Enjoying home-grown tomatoes all summer


By Kathy Van Mullekom

Daily Press (Newport News, Va.)

Shelley Barlow is totally into tomatoes.

During summer, she never goes a day without dining on several.

“I eat tomatoes three meals a day, plus snacks when they are in season,” she says. “Lots and lots of tomato sandwiches and BLTs, of course.”

Luckily, her craving for fresh tomatoes is easily satisfied in a two-acre vegetable garden at her 800-acre Cotton Plains Farm in Suffolk, Va. There, she grows more than 200 tomato plants, many of them heirloom varieties.

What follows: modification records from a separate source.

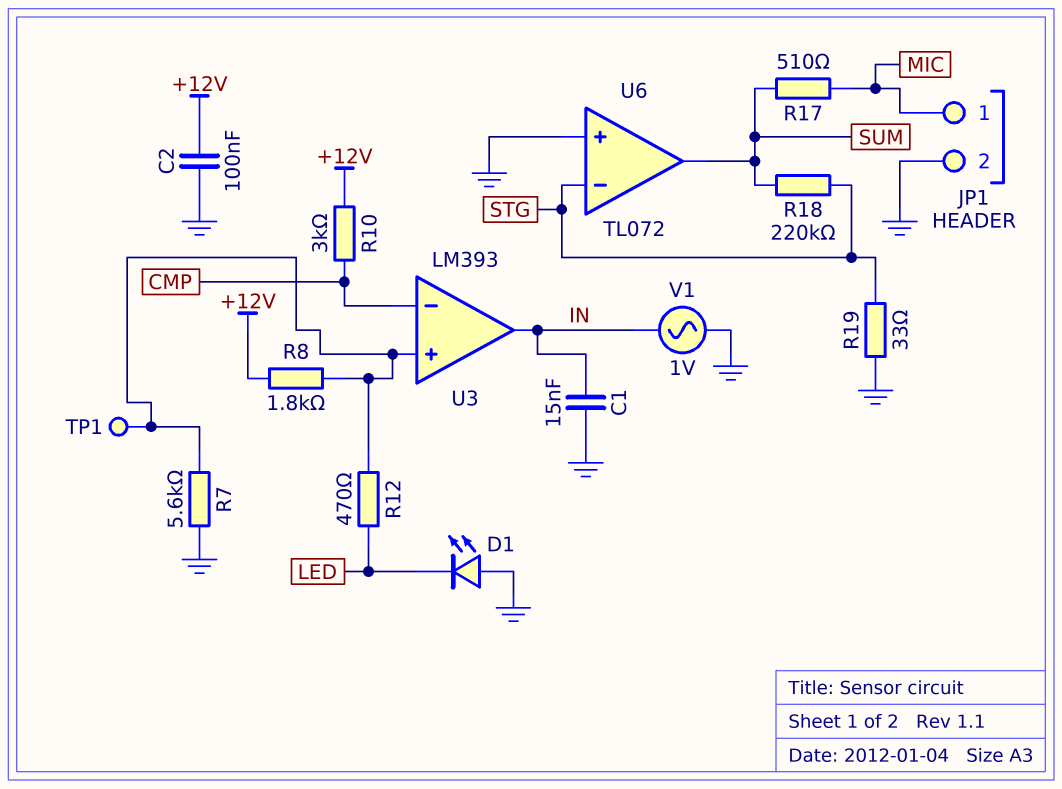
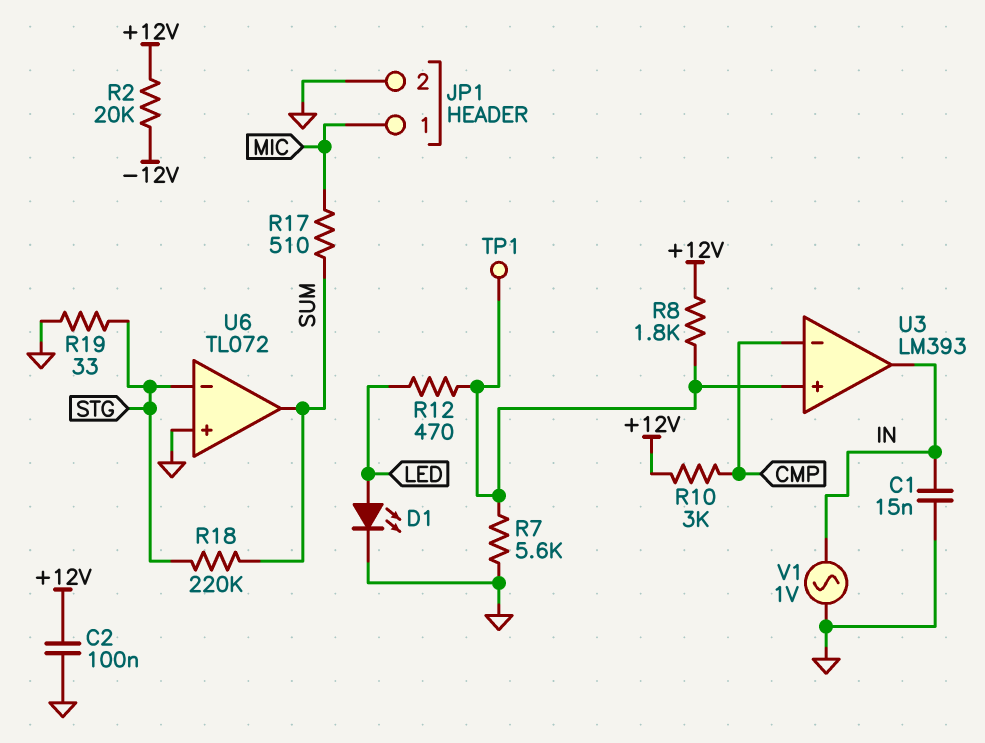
D1: LED (A GND, K LED) -> LED (A LED, K GND)
R2: none -> 20k (+12V, -12V)

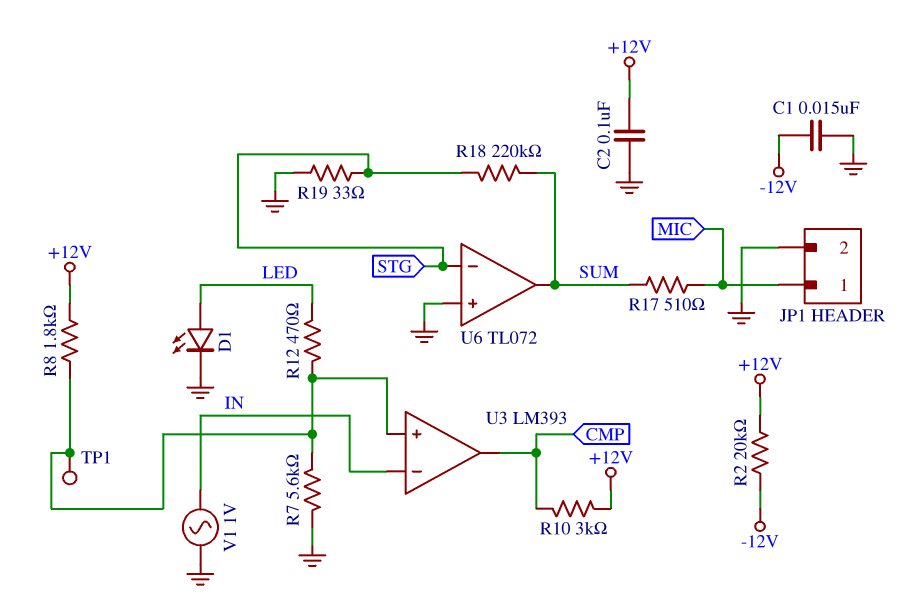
C1: 15nF (GND, IN) -> 15nF (-12V, GND)
U3 pin in-: CMP -> IN
U3 pin out: IN -> CMP

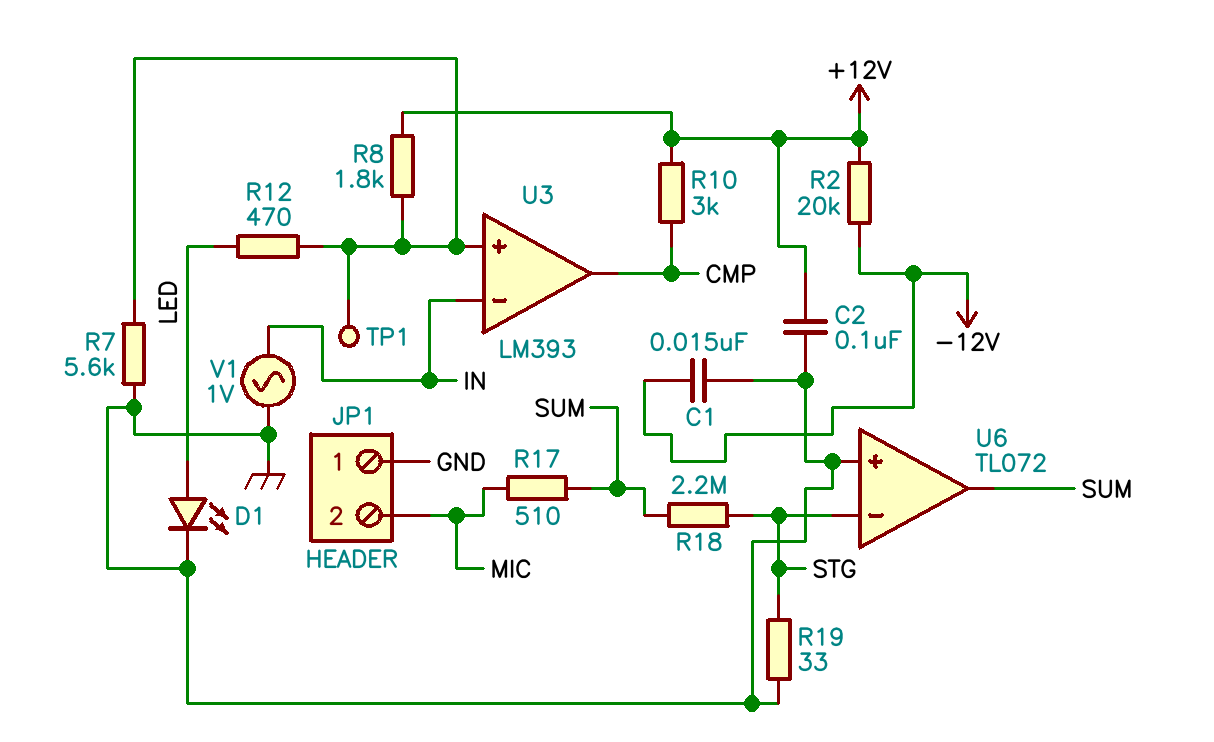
JP1 pin 1: MIC -> GND
JP1 pin 2: GND -> MIC
R18: 220k (STG, SUM) -> 2.2M (STG, SUM)

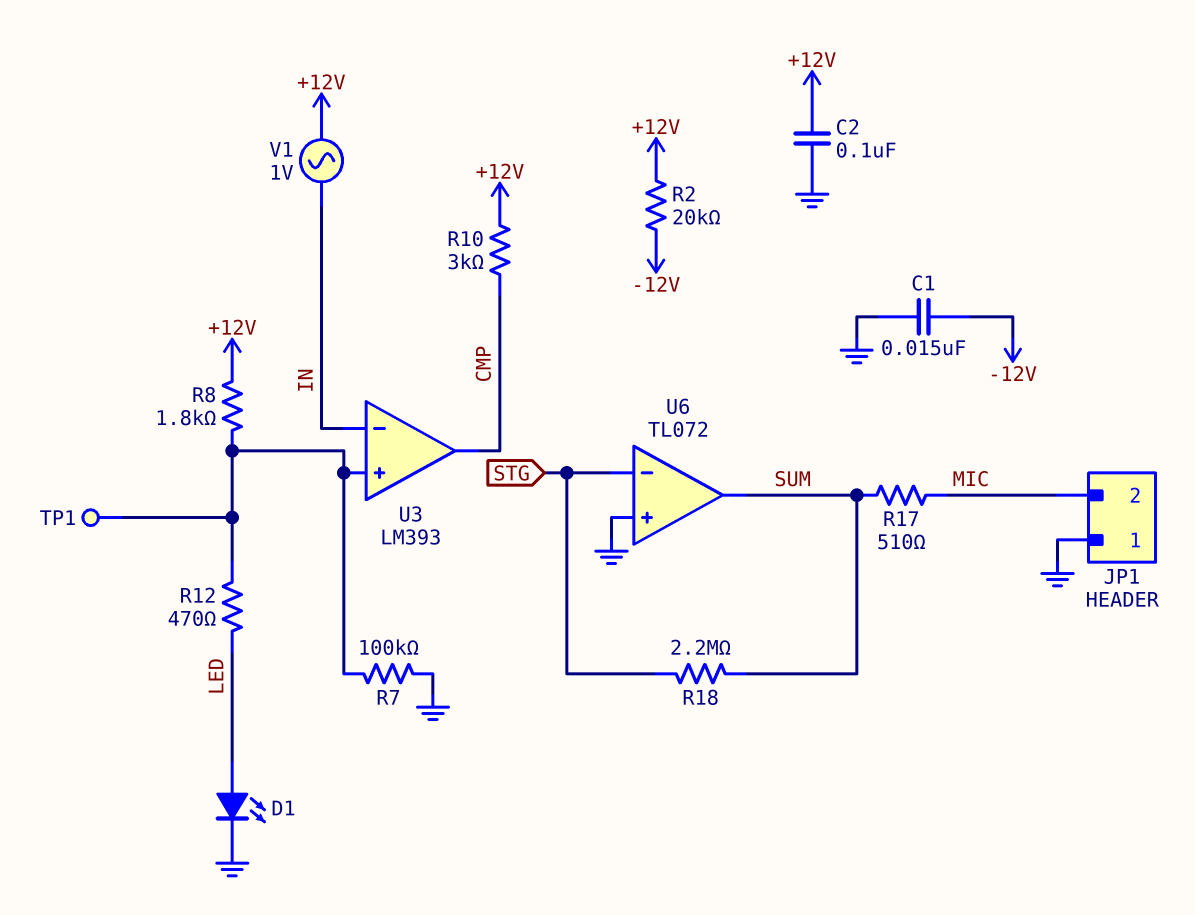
R7: 5.6k (GND, U3/in+) -> 100k (GND, U3/in+)
R19: 33 (GND, STG) -> none
V1: AC 1V (GND, IN) -> AC 1V (+12V, IN)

Since 2005, Shelley has grown crops as a Community Supported Agriculture business. Customers sign a contract, paying $270 to $360 for 12 small or large weekly baskets of fresh vegetables.

“We decided not to grow peanuts anymore and were looking for another enterprise to add to the farming operations,” says Shelley.

She and husband, Joe, run the farm, which grows acres and acres of cotton and corn. A 1982 agriculture graduate of Virginia Tech in Blacksburg, Va., Shelley has raised hogs, worked in a veterinarian clinic, sold pig feed and been an agricultural pharmaceutical representative.

She’s farmed full time since 1997, and has the tanned arms and face to go with it.

In the vegetable garden close to the house, Shelley’s single row of tomatoes measures several hundred feet.

Galvanized metal livestock pens are recycled into tomato stakes. Lined in an inverted V formation, they are just the thing to keep the tomato plants and fruits from hitting the ground.

“I was staking and stringing the tomatoes, but these pens are perfect,” says Shelley. “When you farm, you get creative and reuse everything you can.”

Heirloom tomatoes she grows include Rutgers, Green and Red Zebra, Cherokee Purple, Early Girl, Rose, Mortgage Lifter, Brandywine, Nyagous, White Wonder and Lillian’s Yellow Heirloom.

An heirloom tomato is open pollinated by insects, bird, wind or other natural mechanisms, or a variety passed down from generation to generation. Seeds from open-pollinated varieties produce plants and fruit that are identical to the parent.

When Shelley heads into the garden for a tomato for her own summer meals, she’s most likely to pick Brandywine.

“It’s a big, ugly tomato, but it’s the most delicious tomato you can imagine,” she says. “A slice is more than enough for a sandwich.”

Brandywine is also an easy plant to recognize, thanks to its smooth, oval-shaped leaves with a pointed tip instead of the normal jagged tomato plant leaves. Its beefsteak-shaped fruit features pinkish flesh with green “shoulders” near the stem.

Cherokee Purple is another big, ugly tomato that tastes soooo good, sort of tart combined with sweet — a good combination, she says. She also likes Green and Red Zebras for their striped colors and tart tastes.

For cherry tomatoes, she recommends Sun Gold, which ripens to a golden orange.

Planning each summer’s tomato crop starts in January when Shelley is cooped up indoors, looking at seed catalogs. Her favorite is Totally Tomatoes, with its full-color photos that make her long for a BLT. She always plants more tomatoes than she thinks she needs, which assures her of enough produce for customers if something goes wrong.

This year, she put in 21 tomato varieties, including Nyagous, a rare dark brown-purplish, almost black tomato from Russia.

“The jury is still out on them,” says Shelley. “Years ago, I grew Black Prince and they got soft too fast and Nyagous is doing that, too.”

She germinates vegetable seeds in soil blocks she gets from Lisa Ziegler of The Gardener’s Workshop, an online gardening-supply store based in Newport News, Va. (www.tgwshop.com). This year, she had 500 baby plants on every flat surface she could find in her house.

Once weather stabilizes outdoors, she transplants the seedlings, tucking each into a deep hole with good soil and a little fertilizer. This year, she incorporated an organic seaweed-based starter fertilizer. Drip irrigation supplies water from a nearby lake; plastic row coverings deter weeds.

So far, she’s found no cure for blossom-end rot, a calcium deficiency that causes a disfiguring, sunken decay spot at the blossom end of the fruit.

“Seems like it just has to run its course at the beginning of the harvest,” she says. “I’ve used a land plaster [finely ground gypsum], which is a peanut product that’s mainly lime, and the calcium sprays, but seems like there’s always some of that early on.”

When horn worms are a problem, Shelley hand-picks the pests or waits for helpful cardinals to dine on them. If the worms get out of control, she uses Bacillus thuringiensis, which is a natural biological control commonly called Bt.

“Knock on wood, tomato-spotted wilt has not been a problem the past few years,” she says. “I rotate my crops every year, so other diseases are only a minor problem most years.”